Google-parent Alphabet (NASDAQ:GOOGL) (NASDAQ:GOOG) is among the plethora of technology companies that will be reporting results as earnings season kicks into high gear next week. It's scheduled to release its third-quarter financial report after the market close on Monday, Oct. 28.

A surprising jump in ad sales in Q2 gave the search provider a much-needed jump-start, sending Alphabet more than 9% higher in the wake of its earnings. But even with those gains, the stock has barely kept pace with the broader market in 2019.

Can Alphabet continue the momentum that began last quarter, or were the positive results a one-off? Let's look at a few areas that investors should watch when the company reports earnings.

Building with the Google logo at night.

Image source: Google.

Revenue growth

Alphabet's second-quarter revenue grew to nearly $39 billion, up 19% year over year. Ignoring the impact of currency exchange rates, it delivered growth of 22%. The results were substantially better than analysts' consensus estimates of $38.15 billion, and accelerated sequentially from 17% growth in the first quarter.

Wall Street is expecting more of the same. While management doesn't provide quarterly guidance, analysts' consensus estimates for the third quarter are calling for revenue of $40.33 billion, up 19% year over year -- similar to its performance last quarter -- so there is an expectation that the solid growth will continue.

Other revenue categories

While most of Alphabet's revenue is a result of Google's ad sales, there are two other categories the company hopes will eventually be able to move the needle, though they are small by comparison today.

The "other revenue" segment is home to many of these potential revenue drivers -- like cloud computing, Pixel phones, Nest cameras, Google Home, the Google Play Store, and other hardware. This segment boosted the Q2 results, as revenue of $6.18 billion grew 40% year over year, up from $4.43 billion. That accounted for 16% of Alphabet's total revenue for the quarter.

Google Cloud is the biggest contributor to "other revenue." Alphabet CEO Sundar Pichai boasted about cloud growth on the Q2 conference call, saying it had reached an annual revenue run rate of "over $8 billion, and continues to grow at a significant pace," though he declined to quantify it. The company is betting heavily on the segment, planning to triple the size of the sales force dedicated to its cloud business.

Another area of interest is "other bets," a catchall for Alphabet's high-risk, high-reward endeavors, including its self-driving car segment Waymo, Google Fiber, life-sciences division Verily, drone unit Wing, and balloon segment Loon. Currently the amount of revenue these ventures produce is negligible at $162 million, up 12% year over year. But any one of these early stage businesses could eventually be a huge profit generator, so the segment bears watching.

Traffic acquisition costs

One area that has frustrated investors in recent years is Google's traffic acquisition costs (TAC), or the amount the company pays to partners like Apple to direct users to Google's search engine.
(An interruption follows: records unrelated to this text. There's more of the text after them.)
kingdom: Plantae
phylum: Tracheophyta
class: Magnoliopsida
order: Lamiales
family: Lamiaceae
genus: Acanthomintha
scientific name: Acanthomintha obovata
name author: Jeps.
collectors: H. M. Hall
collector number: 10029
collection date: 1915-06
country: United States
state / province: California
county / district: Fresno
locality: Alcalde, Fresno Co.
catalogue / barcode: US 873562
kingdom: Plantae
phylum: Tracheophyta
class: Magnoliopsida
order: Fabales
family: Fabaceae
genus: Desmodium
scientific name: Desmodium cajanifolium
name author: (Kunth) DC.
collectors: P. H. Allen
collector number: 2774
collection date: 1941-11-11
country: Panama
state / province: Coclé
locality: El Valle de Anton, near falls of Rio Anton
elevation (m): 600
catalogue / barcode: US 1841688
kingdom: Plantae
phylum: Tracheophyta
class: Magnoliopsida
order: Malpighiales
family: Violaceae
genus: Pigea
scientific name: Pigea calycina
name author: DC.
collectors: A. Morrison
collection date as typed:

The growing trend toward mobile has caused these costs to spike, as mobile search and programmatic -- which have been the company's strongest growth areas -- generally carry higher TAC than desktop.

After several years of sizable increases, TAC as a percentage of revenue has begun to moderate, declining to 22% of Google's ad revenue in Q2, down from 23% in the prior-year quarter. Investors will be watching this metric to ensure it doesn't start to climb again.